The distortions in the healthcare market and the considerable market power of pharmaceutical manufacturers and distributors underscore the advisability of adopting planning measures for spending that emphasise budget ceilings and mechanisms for recouping expenditure overruns. In this framework the payback system, especially in a context of legislative continuity, would appear to be helpful, even if it cannot be the sole tool for reigning in pharmaceutical spending. Controlling the latter also requires other initiatives, such as: a revision of distribution margins, additional incentives for using drugs whose patent protection has expired or using lower cost alternatives, rationalizing the division of responsibilities between the central government and the regions with regard to reimbursement lists, planning of treatment with innovative medicines and vaccines, subject to assessment of risk/benefits and cost effectiveness, and improving the appropriateness of treatment.

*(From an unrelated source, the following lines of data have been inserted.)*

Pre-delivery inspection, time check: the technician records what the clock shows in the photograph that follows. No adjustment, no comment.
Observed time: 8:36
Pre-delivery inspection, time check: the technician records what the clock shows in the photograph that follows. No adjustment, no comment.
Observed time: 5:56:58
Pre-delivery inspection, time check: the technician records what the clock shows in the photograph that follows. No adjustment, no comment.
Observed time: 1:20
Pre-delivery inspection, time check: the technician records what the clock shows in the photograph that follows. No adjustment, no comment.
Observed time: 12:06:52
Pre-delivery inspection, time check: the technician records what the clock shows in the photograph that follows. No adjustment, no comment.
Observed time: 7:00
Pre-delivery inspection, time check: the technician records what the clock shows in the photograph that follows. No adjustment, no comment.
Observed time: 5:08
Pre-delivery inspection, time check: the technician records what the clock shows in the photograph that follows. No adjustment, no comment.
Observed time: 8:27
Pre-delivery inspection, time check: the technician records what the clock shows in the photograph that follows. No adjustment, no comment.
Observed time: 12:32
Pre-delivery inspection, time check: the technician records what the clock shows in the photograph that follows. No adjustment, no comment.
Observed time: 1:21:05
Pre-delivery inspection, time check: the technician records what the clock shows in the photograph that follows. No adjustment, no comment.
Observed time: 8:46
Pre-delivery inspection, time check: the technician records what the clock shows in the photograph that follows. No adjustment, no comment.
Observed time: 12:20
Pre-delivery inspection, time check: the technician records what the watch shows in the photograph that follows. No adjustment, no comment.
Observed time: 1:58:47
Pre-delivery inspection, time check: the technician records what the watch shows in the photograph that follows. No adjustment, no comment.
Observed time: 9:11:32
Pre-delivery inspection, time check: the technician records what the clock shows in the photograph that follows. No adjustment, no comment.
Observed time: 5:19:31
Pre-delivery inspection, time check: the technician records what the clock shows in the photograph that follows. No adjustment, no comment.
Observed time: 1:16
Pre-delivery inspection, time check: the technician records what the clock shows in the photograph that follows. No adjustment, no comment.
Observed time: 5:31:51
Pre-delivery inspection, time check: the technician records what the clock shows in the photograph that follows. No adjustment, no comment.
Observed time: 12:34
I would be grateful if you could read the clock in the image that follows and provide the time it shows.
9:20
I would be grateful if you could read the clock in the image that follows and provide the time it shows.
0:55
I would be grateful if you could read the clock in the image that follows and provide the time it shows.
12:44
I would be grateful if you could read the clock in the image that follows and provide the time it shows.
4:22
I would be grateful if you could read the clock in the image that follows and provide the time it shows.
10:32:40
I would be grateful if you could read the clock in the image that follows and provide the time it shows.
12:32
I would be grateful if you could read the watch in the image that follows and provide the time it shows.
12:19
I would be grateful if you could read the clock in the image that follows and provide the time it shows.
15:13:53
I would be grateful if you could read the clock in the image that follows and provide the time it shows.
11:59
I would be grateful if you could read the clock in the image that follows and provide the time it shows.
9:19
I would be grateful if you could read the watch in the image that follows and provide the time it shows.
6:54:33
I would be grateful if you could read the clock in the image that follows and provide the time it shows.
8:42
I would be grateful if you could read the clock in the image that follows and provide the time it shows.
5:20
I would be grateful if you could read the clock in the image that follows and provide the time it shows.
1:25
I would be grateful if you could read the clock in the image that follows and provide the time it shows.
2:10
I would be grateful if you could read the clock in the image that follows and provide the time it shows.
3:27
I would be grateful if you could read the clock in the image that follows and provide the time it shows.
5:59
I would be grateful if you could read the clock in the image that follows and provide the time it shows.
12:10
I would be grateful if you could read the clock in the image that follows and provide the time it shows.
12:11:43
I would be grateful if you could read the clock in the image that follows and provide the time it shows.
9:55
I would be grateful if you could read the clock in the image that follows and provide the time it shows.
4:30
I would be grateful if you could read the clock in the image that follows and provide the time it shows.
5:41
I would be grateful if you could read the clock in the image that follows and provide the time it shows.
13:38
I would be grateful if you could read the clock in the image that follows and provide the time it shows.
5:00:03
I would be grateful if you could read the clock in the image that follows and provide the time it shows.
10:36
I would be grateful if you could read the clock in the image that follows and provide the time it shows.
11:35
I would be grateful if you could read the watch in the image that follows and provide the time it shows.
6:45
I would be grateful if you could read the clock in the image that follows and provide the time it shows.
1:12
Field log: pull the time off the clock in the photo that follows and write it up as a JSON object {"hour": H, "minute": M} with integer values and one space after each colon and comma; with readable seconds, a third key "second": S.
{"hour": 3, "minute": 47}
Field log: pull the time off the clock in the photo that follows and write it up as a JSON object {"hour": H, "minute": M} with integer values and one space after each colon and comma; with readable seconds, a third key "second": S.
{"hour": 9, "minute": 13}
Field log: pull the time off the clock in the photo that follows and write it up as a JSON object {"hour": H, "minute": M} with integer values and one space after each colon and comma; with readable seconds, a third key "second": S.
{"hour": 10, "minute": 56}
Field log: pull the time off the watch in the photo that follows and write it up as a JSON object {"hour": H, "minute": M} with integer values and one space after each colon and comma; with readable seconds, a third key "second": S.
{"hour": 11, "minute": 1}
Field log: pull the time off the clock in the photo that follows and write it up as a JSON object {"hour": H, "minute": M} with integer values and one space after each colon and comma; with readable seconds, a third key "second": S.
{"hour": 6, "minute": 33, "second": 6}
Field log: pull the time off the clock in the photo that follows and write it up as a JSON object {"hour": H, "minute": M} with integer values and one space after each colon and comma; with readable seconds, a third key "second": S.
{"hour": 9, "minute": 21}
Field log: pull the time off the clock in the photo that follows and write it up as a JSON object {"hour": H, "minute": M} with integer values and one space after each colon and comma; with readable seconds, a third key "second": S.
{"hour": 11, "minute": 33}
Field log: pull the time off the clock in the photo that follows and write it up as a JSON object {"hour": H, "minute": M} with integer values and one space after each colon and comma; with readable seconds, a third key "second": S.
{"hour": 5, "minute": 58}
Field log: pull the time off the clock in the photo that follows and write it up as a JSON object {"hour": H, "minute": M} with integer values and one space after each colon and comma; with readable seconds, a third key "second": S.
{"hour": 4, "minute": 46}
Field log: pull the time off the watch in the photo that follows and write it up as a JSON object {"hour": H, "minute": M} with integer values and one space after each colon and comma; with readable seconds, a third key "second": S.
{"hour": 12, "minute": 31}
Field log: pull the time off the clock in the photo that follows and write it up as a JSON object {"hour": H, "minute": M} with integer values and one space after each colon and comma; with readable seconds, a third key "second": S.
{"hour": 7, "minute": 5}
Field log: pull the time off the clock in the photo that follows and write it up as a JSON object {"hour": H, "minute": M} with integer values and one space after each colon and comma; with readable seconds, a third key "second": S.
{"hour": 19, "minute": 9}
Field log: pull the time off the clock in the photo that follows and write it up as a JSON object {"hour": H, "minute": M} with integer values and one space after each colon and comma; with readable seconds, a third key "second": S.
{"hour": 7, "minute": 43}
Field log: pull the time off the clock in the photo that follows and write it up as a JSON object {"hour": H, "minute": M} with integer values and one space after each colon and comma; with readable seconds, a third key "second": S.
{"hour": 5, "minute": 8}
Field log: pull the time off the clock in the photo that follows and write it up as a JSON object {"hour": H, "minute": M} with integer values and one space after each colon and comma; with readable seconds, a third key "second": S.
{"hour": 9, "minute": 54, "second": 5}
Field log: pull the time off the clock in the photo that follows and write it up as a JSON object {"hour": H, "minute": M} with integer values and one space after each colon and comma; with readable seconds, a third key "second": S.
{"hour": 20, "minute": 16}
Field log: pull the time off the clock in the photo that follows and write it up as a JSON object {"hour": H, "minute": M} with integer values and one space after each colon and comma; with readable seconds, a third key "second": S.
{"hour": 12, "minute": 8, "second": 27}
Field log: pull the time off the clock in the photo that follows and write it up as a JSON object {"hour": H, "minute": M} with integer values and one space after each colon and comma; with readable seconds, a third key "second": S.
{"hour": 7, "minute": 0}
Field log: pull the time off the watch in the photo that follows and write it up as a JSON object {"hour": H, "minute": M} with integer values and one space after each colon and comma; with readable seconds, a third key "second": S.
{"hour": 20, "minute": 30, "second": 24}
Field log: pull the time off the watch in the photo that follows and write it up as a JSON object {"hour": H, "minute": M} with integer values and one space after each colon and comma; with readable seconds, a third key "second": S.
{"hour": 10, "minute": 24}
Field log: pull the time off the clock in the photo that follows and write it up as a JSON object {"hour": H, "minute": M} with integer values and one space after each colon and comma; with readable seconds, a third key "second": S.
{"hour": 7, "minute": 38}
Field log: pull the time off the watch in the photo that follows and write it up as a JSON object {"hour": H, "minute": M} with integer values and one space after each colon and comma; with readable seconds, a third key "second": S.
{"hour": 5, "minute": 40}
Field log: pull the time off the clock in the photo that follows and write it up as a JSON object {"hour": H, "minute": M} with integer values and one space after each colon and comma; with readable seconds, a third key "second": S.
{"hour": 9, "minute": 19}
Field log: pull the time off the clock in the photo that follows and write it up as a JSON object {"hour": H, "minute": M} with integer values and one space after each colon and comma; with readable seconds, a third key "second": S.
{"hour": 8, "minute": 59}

The cost of innovative pharmaceuticals is becoming an increasingly important issue in the international debate, representing a challenge for policy-makers: if manufacturers are not willing to reduce prices, it has been noted that the patent system could be revised, shifting the frontier between the tasks of government (safeguarding health and, especially, health emergencies) and the operation of the market in favour of the public sector.